Materials provided below:

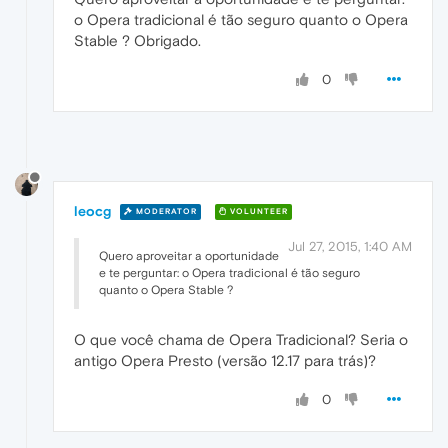
o Opera tradicional é tão seguro quanto o Opera
Stable ? Obrigado.
0
leocg
MODERATOR
VOLUNTEER
Jul 27, 2015, 1:40 AM
Quero aproveitar a oportunidade
e te perguntar: o Opera tradicional é tão seguro
quanto o Opera Stable ?
O que você chama de Opera Tradicional? Seria o
antigo Opera Presto (versão 12.17 para trás)?
0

End of Materials provided.

Set down the records precisely as they appear. Any picture stays out.

o Opera tradicional é tão seguro quanto o Opera
Stable ? Obrigado.
0
leocg
MODERATOR
VOLUNTEER
Jul 27, 2015, 1:40 AM
Quero aproveitar a oportunidade
e te perguntar: o Opera tradicional é tão seguro
quanto o Opera Stable ?
O que você chama de Opera Tradicional? Seria o
antigo Opera Presto (versão 12.17 para trás)?
0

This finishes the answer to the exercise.